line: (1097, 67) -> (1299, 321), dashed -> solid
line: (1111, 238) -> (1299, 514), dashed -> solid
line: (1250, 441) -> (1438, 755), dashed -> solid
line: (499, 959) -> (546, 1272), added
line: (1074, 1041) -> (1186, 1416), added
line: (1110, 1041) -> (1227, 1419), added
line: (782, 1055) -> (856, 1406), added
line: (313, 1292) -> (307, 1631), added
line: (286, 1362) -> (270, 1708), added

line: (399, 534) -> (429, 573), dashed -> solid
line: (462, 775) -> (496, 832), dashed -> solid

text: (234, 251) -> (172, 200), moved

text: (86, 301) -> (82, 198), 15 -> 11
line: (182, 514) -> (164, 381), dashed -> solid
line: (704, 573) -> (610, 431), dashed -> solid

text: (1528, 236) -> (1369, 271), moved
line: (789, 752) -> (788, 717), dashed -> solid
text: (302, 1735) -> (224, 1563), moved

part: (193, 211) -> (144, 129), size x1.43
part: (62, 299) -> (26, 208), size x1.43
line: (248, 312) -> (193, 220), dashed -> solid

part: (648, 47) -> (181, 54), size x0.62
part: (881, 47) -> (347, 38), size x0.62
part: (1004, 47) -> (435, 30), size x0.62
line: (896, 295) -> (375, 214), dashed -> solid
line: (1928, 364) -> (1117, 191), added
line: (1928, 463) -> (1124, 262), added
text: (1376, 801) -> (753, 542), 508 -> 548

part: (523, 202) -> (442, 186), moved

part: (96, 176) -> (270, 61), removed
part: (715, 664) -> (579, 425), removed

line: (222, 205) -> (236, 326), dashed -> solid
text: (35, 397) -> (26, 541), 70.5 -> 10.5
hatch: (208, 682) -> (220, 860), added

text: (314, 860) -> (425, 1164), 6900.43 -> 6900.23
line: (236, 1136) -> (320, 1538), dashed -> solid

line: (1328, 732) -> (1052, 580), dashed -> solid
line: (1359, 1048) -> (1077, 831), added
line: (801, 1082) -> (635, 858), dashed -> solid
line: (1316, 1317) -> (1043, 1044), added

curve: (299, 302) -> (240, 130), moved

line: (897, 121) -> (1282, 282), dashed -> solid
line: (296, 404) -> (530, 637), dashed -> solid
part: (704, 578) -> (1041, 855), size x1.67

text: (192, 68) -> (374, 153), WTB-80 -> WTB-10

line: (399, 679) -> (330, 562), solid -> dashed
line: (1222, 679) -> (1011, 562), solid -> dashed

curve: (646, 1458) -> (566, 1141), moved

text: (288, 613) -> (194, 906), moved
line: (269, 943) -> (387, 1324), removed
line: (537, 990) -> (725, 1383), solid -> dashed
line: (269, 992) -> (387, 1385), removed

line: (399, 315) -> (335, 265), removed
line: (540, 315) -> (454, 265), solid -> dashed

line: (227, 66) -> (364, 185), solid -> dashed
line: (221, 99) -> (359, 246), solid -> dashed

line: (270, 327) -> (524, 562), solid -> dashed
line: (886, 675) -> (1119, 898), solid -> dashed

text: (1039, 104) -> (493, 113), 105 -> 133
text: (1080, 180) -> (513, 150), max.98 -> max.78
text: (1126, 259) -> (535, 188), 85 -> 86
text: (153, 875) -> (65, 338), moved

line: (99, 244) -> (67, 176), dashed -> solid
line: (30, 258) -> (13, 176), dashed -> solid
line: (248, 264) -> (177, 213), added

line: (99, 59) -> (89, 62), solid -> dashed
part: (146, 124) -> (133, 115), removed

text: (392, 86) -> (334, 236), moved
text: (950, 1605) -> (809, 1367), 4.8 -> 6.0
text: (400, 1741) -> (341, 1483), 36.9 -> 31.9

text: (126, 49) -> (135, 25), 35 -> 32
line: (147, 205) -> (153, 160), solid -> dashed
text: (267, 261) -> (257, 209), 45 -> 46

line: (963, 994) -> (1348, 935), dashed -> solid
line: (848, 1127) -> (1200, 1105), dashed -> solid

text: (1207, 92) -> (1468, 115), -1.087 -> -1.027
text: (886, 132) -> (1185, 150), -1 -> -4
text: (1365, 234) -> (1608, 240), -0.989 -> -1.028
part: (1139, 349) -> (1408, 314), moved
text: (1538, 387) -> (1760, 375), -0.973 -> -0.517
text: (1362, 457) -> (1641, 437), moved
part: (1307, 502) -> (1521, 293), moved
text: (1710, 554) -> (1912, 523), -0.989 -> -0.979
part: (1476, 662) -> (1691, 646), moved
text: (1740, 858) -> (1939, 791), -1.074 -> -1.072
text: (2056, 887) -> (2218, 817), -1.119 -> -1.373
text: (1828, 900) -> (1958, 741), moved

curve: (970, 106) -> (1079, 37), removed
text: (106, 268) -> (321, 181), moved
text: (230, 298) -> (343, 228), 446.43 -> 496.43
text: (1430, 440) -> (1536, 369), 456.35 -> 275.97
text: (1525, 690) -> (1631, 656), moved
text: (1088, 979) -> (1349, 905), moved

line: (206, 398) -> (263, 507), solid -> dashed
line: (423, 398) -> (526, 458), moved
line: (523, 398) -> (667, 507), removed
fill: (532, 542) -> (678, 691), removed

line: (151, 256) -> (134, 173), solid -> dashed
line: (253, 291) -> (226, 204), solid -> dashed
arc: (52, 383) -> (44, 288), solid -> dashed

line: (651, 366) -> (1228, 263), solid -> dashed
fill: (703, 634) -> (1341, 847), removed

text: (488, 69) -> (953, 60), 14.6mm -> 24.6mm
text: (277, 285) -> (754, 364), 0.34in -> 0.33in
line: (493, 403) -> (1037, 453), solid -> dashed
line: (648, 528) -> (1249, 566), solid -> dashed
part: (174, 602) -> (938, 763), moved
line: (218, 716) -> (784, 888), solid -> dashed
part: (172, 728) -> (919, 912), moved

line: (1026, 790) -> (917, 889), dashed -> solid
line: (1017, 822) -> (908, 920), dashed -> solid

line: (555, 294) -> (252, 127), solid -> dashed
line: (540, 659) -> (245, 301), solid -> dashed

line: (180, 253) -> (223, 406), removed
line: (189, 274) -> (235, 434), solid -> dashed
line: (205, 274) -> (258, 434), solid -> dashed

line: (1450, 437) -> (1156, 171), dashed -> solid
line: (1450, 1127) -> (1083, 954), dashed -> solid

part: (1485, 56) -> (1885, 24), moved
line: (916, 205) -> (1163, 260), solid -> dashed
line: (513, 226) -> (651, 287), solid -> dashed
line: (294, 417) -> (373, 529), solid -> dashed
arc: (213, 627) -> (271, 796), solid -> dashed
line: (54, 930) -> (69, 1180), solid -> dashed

□ □ □ □ □

For the listing above, state how many lines include the word "curve", and give only the number.

= SOLVED PROBLEM =
3